FTC BANS TELEMARKETER
According to the FTC’s website, American consumers won’t be getting any more telemarketing pitches from robocaller Fereidoun “Fred” Khalilian, under a settlement reached by the Federal Trade Commission. Khalilian has agreed to be permanently banned from the telemarketing business in order to settle FTC charges that he and his company allegedly used pre-recorded robocalls to sell consumers auto service contracts.
Khalilian and his company, The Dolce Group Worldwide, LLC, are the latest robocall operation shut down as part of the FTC’s crackdown on deceptive prerecorded calls. According to the FTC, the operation, doing business under the name My Car Solutions, conned consumers into paying thousands of dollars by leading them to believe that the company was affiliated with auto dealers and manufacturers, and that it was offering to sell them extended auto “warranties.”
Khalilian is well-known to the FTC as a result of a 2001 settlement that banned him from all travel-related telemarketing, and required him to pay $185,000 in consumer redress for making deceptive pitches for travel packages.

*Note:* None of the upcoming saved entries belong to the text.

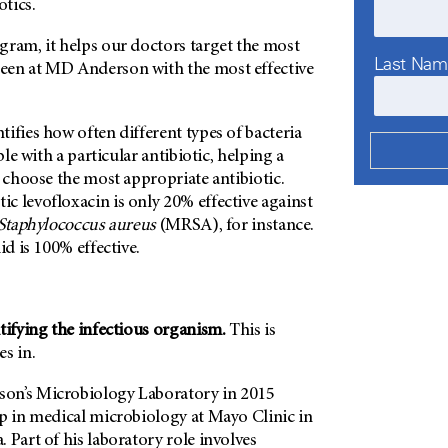
otics.
gram, it helps our doctors target the most
Last Na
een at
MD Anderson
with the most effective
ifies how often different types of bacteria
able with a particular antibiotic, helping a
o choose the most appropriate antibiotic.
c levofloxacin is only 20% effective against
Staphylococcus aureus
(MRSA), for instance.
id is 100% effective.
tifying the infectious organism.
This is
s in.
on’s
Microbiology Laboratory in 2015
ip in medical microbiology at Mayo Clinic in
 Part of his laboratory role involves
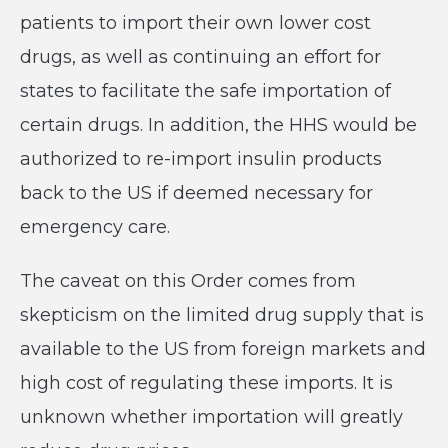
patients to import their own lower cost
drugs, as well as continuing an effort for
states to facilitate the safe importation of
certain drugs. In addition, the HHS would be
authorized to re-import insulin products
back to the US if deemed necessary for
emergency care.
The caveat on this Order comes from
skepticism on the limited drug supply that is
available to the US from foreign markets and
high cost of regulating these imports. It is
unknown whether importation will greatly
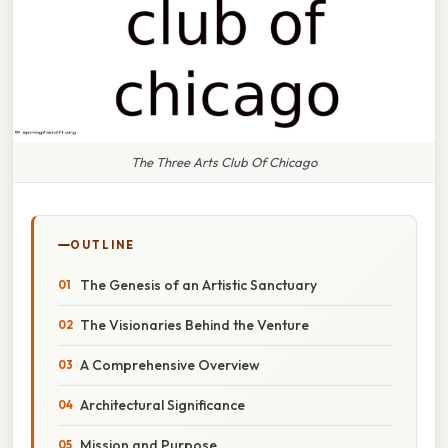
The Three Arts Club Of Chicago
OUTLINE
The Genesis of an Artistic Sanctuary
The Visionaries Behind the Venture
A Comprehensive Overview
Architectural Significance
Mission and Purpose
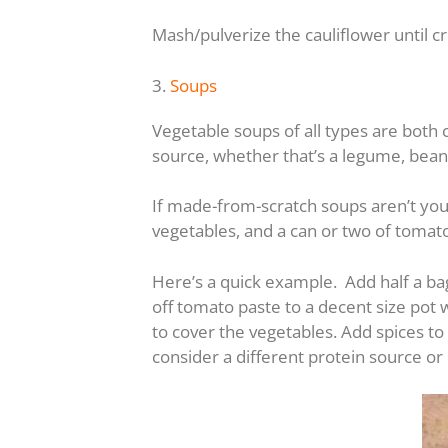
Mash/pulverize the cauliflower until 
3.
Soups
Vegetable soups of all types are both 
source, whether that’s a legume, bean
If made-from-scratch soups aren’t your
vegetables, and a can or two of tomat
Here’s a quick example. Add half a ba
off tomato paste to a decent size pot
to cover the vegetables. Add spices to
consider a different protein source o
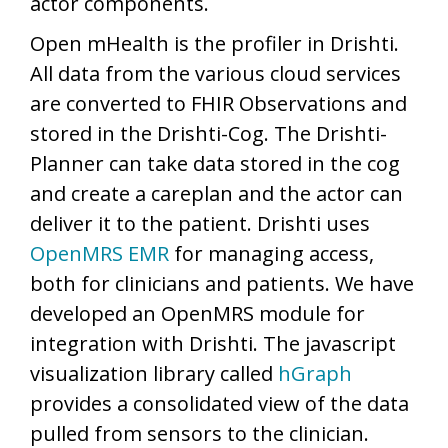
actor components.
Open mHealth is the profiler in Drishti.
All data from the various cloud services
are converted to FHIR Observations and
stored in the Drishti-Cog. The Drishti-
Planner can take data stored in the cog
and create a careplan and the actor can
deliver it to the patient. Drishti uses
OpenMRS EMR
for managing access,
both for clinicians and patients. We have
developed an OpenMRS module for
integration with Drishti. The javascript
visualization library called
hGraph
provides a consolidated view of the data
pulled from sensors to the clinician.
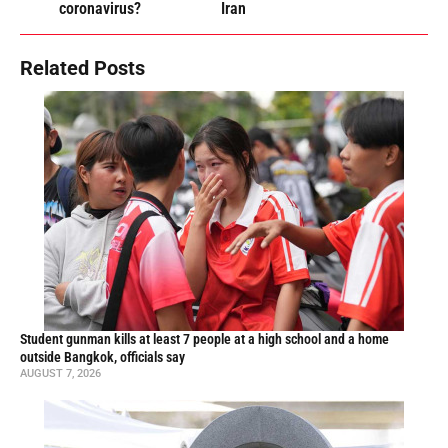
coronavirus?
Iran
Related Posts
Student gunman kills at least 7 people at a high school and a home
outside Bangkok, officials say
AUGUST 7, 2026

In June 2010 the FTC filed a new complaint against Khalilian, alleging that since 2009, he and his company marketed “extended” auto warranties by blasting consumers with pre-recorded robocalls. These calls warned people whose car warranties were about to expire and instructed them to “press one” to talk with a representative. Consumers were then transferred to telemarketers who said they were from the “service contract department,” and they would “verify” information about the consumers’ cars and “confirm” other information, including their zip code.
The telemarketers then transferred consumers to a “senior specialist” who allegedly made more misrepresentations. Only after consumers bought the warranties did they discover that My Car Solutions was not affiliated with their car manufacturer, and that the contracts did not cover “the entire engine,” did not provide “bumper-to-bumper” coverage, and excluded certain “pre-existing conditions.” Consumers who tried to get their money back – typically between $1,300 and $2,485 per warranty – found it nearly impossible.